WHAT THE EXERCISE ASKS:
From the first line to the last, return the data exactly as it stands.

[Collected data entries]
• • • • •

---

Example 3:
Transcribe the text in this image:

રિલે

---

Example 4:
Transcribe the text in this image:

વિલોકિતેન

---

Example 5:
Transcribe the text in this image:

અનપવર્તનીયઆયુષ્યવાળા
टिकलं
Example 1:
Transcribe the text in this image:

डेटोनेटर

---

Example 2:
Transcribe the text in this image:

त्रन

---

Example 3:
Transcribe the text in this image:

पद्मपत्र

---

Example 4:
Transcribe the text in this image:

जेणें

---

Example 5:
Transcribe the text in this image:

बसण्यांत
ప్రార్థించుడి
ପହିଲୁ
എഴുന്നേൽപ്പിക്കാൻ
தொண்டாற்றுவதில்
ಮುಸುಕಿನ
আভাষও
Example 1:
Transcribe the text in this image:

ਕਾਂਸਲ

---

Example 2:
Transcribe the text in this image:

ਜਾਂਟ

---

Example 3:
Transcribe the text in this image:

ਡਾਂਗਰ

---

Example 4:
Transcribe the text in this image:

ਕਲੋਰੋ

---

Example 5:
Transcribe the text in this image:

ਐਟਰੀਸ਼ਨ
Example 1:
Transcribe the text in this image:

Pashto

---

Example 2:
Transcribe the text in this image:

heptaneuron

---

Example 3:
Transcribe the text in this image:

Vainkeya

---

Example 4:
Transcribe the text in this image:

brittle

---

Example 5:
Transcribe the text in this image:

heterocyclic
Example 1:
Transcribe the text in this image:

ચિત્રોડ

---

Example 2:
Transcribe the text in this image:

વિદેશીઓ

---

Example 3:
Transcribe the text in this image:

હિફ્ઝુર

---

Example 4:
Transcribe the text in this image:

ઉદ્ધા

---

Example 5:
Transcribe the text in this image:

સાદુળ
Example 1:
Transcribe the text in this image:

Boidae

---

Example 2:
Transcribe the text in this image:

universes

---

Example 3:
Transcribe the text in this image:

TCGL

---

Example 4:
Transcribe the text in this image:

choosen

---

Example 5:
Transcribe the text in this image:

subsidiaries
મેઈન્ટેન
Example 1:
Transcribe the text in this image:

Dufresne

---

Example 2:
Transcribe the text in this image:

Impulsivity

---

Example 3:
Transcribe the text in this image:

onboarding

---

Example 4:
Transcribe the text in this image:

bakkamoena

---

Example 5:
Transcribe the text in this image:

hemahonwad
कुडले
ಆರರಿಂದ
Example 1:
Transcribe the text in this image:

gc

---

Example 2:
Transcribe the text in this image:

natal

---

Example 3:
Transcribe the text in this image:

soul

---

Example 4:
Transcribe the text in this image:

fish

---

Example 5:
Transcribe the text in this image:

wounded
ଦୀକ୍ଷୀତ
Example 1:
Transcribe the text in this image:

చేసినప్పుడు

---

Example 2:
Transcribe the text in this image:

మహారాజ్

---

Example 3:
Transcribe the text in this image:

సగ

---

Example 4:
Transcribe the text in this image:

• • • • •

YOUR SOLUTION:
---

Example 3:
Transcribe the text in this image:

રિલે

---

Example 4:
Transcribe the text in this image:

વિલોકિતેન

---

Example 5:
Transcribe the text in this image:

અનપવર્તનીયઆયુષ્યવાળા
टिकलं
Example 1:
Transcribe the text in this image:

डेटोनेटर

---

Example 2:
Transcribe the text in this image:

त्रन

---

Example 3:
Transcribe the text in this image:

पद्मपत्र

---

Example 4:
Transcribe the text in this image:

जेणें

---

Example 5:
Transcribe the text in this image:

बसण्यांत
ప్రార్థించుడి
ପହିଲୁ
എഴുന്നേൽപ്പിക്കാൻ
தொண்டாற்றுவதில்
ಮುಸುಕಿನ
আভাষও
Example 1:
Transcribe the text in this image:

ਕਾਂਸਲ

---

Example 2:
Transcribe the text in this image:

ਜਾਂਟ

---

Example 3:
Transcribe the text in this image:

ਡਾਂਗਰ

---

Example 4:
Transcribe the text in this image:

ਕਲੋਰੋ

---

Example 5:
Transcribe the text in this image:

ਐਟਰੀਸ਼ਨ
Example 1:
Transcribe the text in this image:

Pashto

---

Example 2:
Transcribe the text in this image:

heptaneuron

---

Example 3:
Transcribe the text in this image:

Vainkeya

---

Example 4:
Transcribe the text in this image:

brittle

---

Example 5:
Transcribe the text in this image:

heterocyclic
Example 1:
Transcribe the text in this image:

ચિત્રોડ

---

Example 2:
Transcribe the text in this image:

વિદેશીઓ

---

Example 3:
Transcribe the text in this image:

હિફ્ઝુર

---

Example 4:
Transcribe the text in this image:

ઉદ્ધા

---

Example 5:
Transcribe the text in this image:

સાદુળ
Example 1:
Transcribe the text in this image:

Boidae

---

Example 2:
Transcribe the text in this image:

universes

---

Example 3:
Transcribe the text in this image:

TCGL

---

Example 4:
Transcribe the text in this image:

choosen

---

Example 5:
Transcribe the text in this image:

subsidiaries
મેઈન્ટેન
Example 1:
Transcribe the text in this image:

Dufresne

---

Example 2:
Transcribe the text in this image:

Impulsivity

---

Example 3:
Transcribe the text in this image:

onboarding

---

Example 4:
Transcribe the text in this image:

bakkamoena

---

Example 5:
Transcribe the text in this image:

hemahonwad
कुडले
ಆರರಿಂದ
Example 1:
Transcribe the text in this image:

gc

---

Example 2:
Transcribe the text in this image:

natal

---

Example 3:
Transcribe the text in this image:

soul

---

Example 4:
Transcribe the text in this image:

fish

---

Example 5:
Transcribe the text in this image:

wounded
ଦୀକ୍ଷୀତ
Example 1:
Transcribe the text in this image:

చేసినప్పుడు

---

Example 2:
Transcribe the text in this image:

మహారాజ్

---

Example 3:
Transcribe the text in this image:

సగ

---

Example 4:
Transcribe the text in this image:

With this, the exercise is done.